KARL MARX (Alemanha, 1818; Reino Unido, 1883)
Um pouco sobre o fundador da ‘ideologia’ que tem desgraçado o ocidente
Karl Marx foi sustentado pela esposa por 16 anos, enquanto escrevia ‘O Capital’, até que ela ficasse pobre. Só teve um único emprego fixo em 64 anos de vida, e foi correspondente do jornal New York Herald por um breve período, o que não resultava em quantias suficientes para manter a família.

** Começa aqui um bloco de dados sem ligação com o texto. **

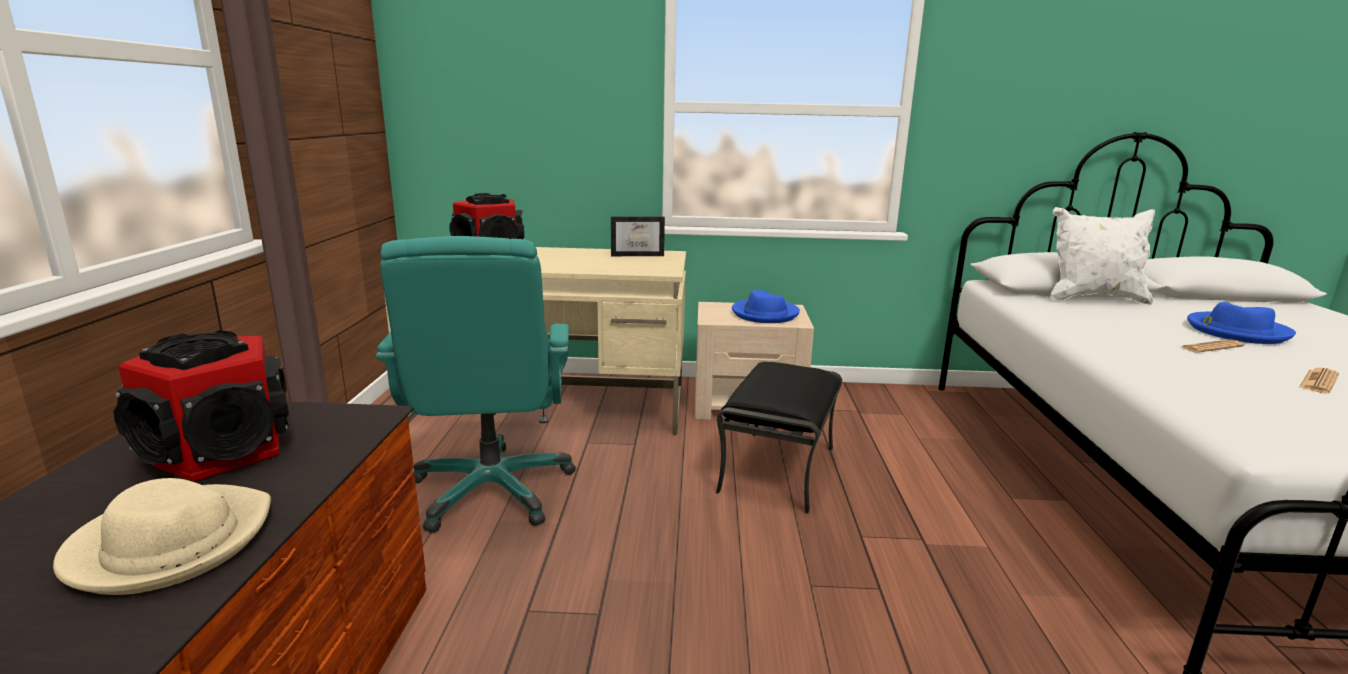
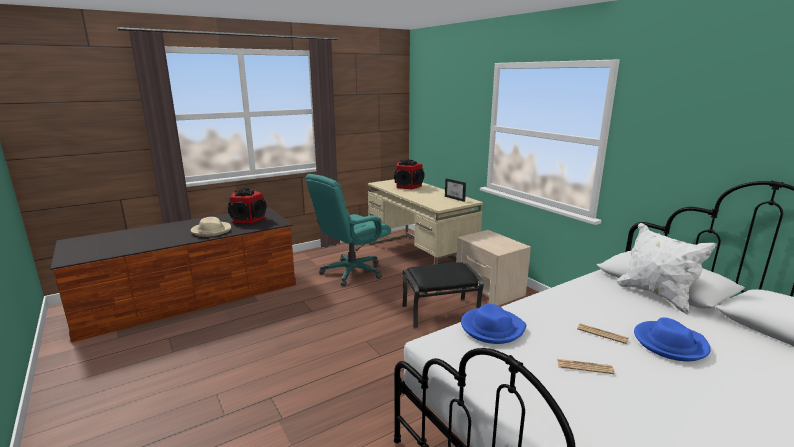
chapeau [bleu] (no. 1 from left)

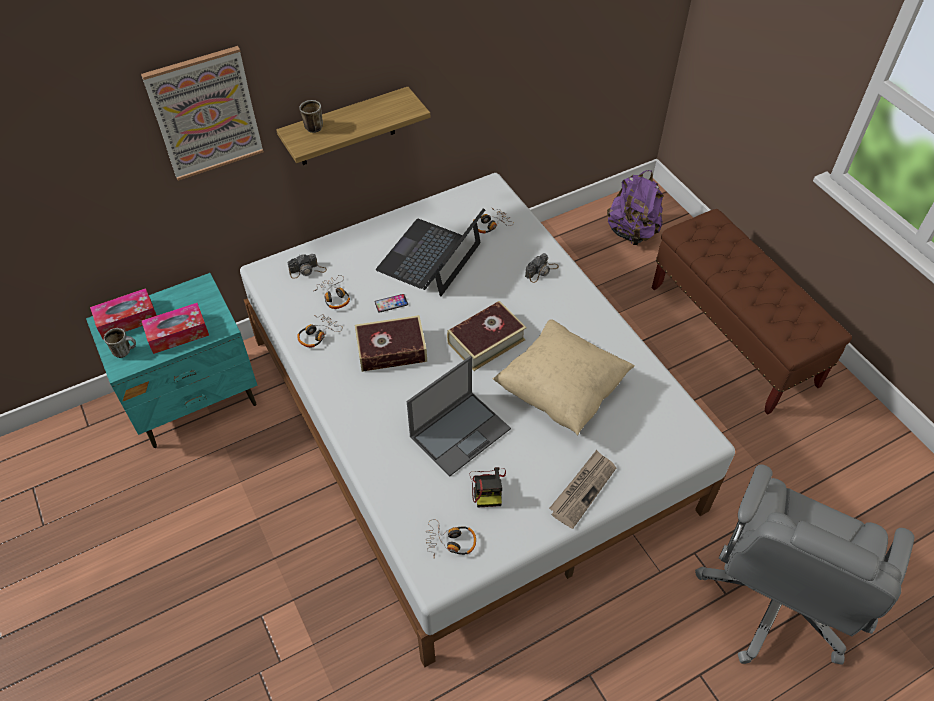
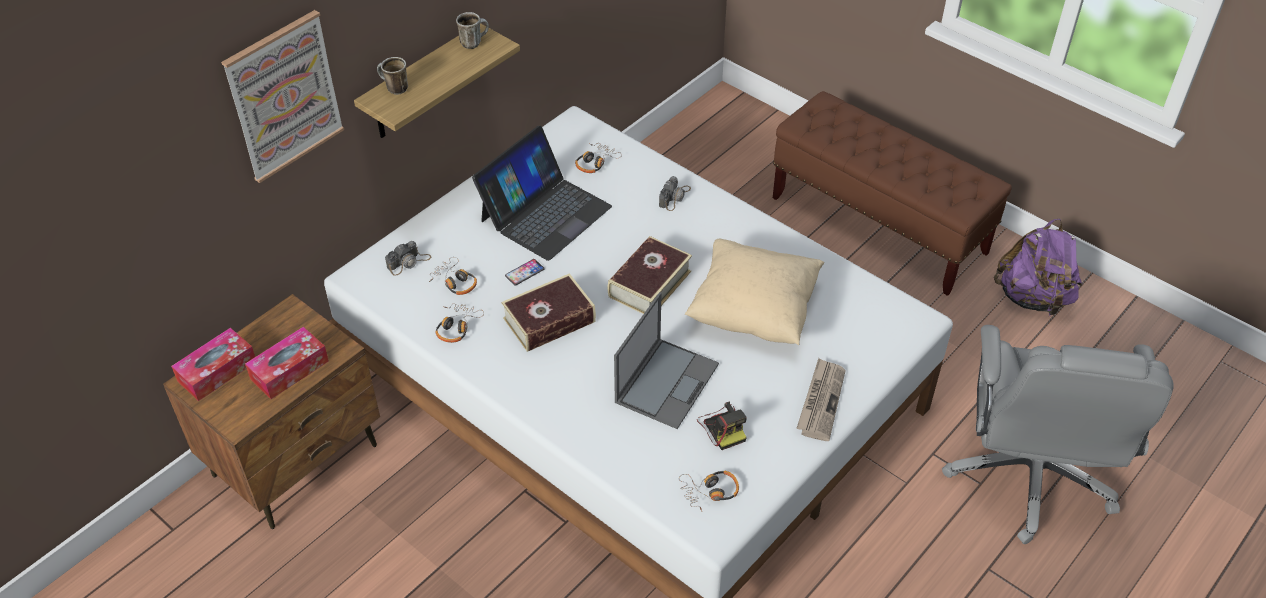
table de chevet [marron]
mug (no. 2 from left)
ordinateur portable (no. 1 from left)
sac à dos [violet]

Embora estudioso de economia, era cronicamente irresponsável nas ‘finanças pessoais’ e sempre passou necessidades. Em 1852, quando morava em Londres, sem ter mais para onde correr, Marx tentou ‘penhorar’ alguns talheres de prata com o brasão da família da esposa quando o dono da loja, desconfiado daquela criatura de cabelos desgrenhados e mal vestida, chamou a polícia.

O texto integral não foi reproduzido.